What is the meaning of parameter -1?

参数-1是什么意思?

You can read -1as dynamic number of parameters or "anything". Because of that there can be only one parameter -1in view().

您可以读取-1参数的动态数量或“任何”。正因为如此,-1view().

If you ask x.view(-1,1)this will output tensor shape [anything, 1]depending on the number of elements in x. For example:

如果你问x.view(-1,1)这将输出张量形状,[anything, 1]具体取决于x. 例如:

import torch
x = torch.tensor([1, 2, 3, 4])
print(x,x.shape)
print("...")
print(x.view(-1,1), x.view(-1,1).shape)
print(x.view(1,-1), x.view(1,-1).shape)

Will output:

将输出:

tensor([1, 2, 3, 4]) torch.Size([4])
...
tensor([[1],
        [2],
        [3],
        [4]]) torch.Size([4, 1])
tensor([[1, 2, 3, 4]]) torch.Size([1, 4])

回答by FENGSHI ZHENG

I figured it out that x.view(-1, 16 * 5 * 5)is equivalent to x.flatten(1), where the parameter 1 indicates the flatten process starts from the 1st dimension(not flattening the 'sample' dimension) As you can see, the latter usage is semantically more clear and easier to use, so I prefer flatten().

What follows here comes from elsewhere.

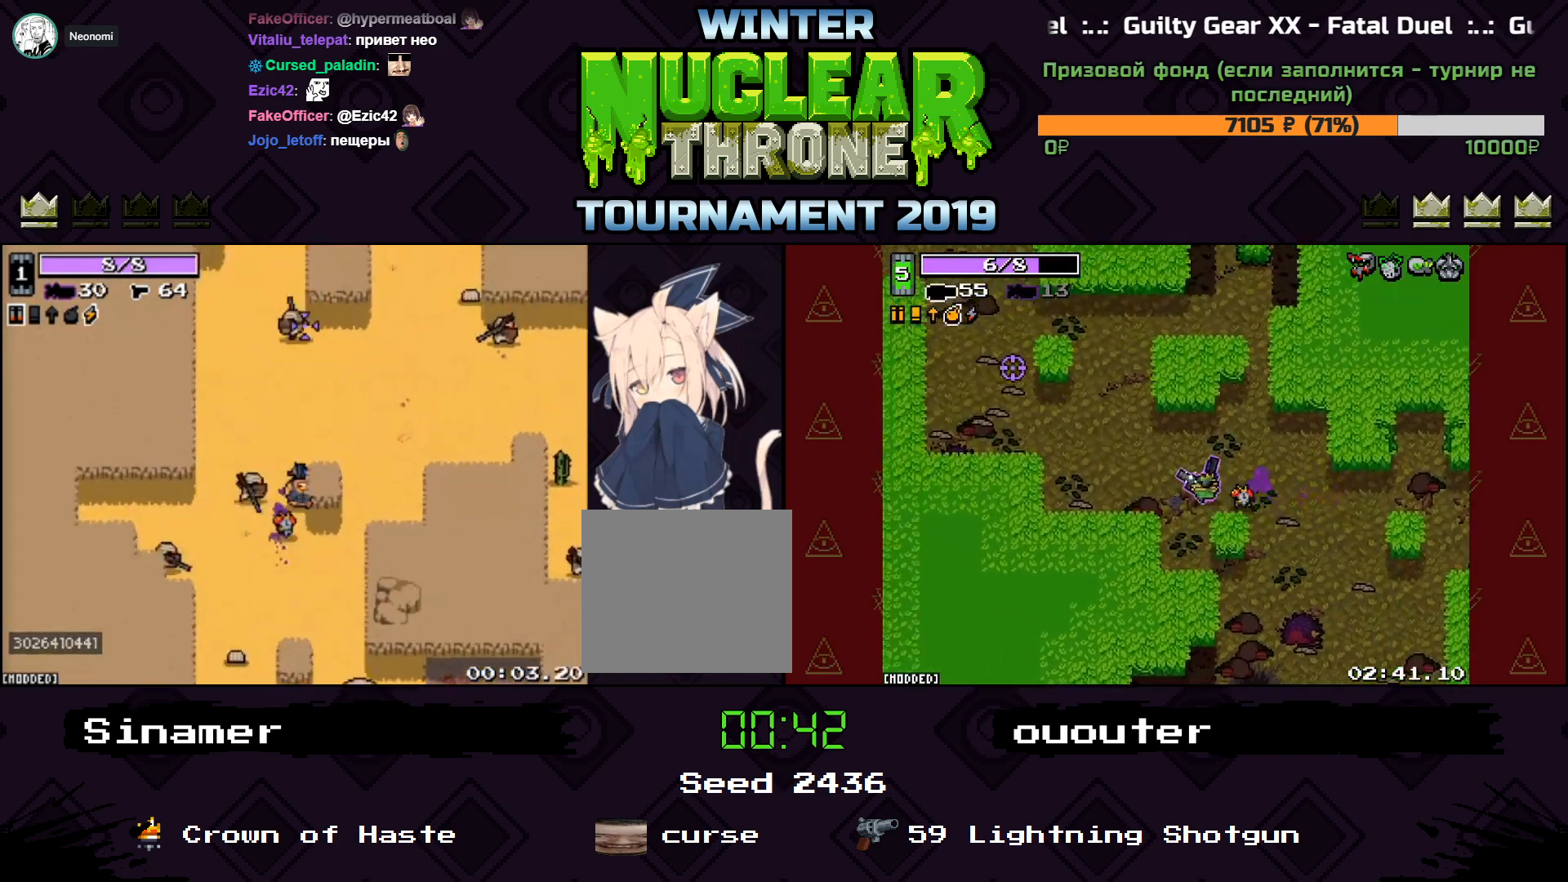
{"keys": ["w"], "events": []}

我发现它x.view(-1, 16 * 5 * 5)等价于x.flatten(1),其中参数 1 表示展平过程从第 1 个维度开始(不是展平“样本”维度) 正如您所看到的,后者的用法在语义上更清晰,更易于使用,所以我更喜欢flatten()

回答by ychnh

I really liked @Jadiel de Armas examples.

我真的很喜欢@Jadiel de Armas 的例子。

I would like to add a small insight to how elements are ordered for .view(...)

我想对 .view(...)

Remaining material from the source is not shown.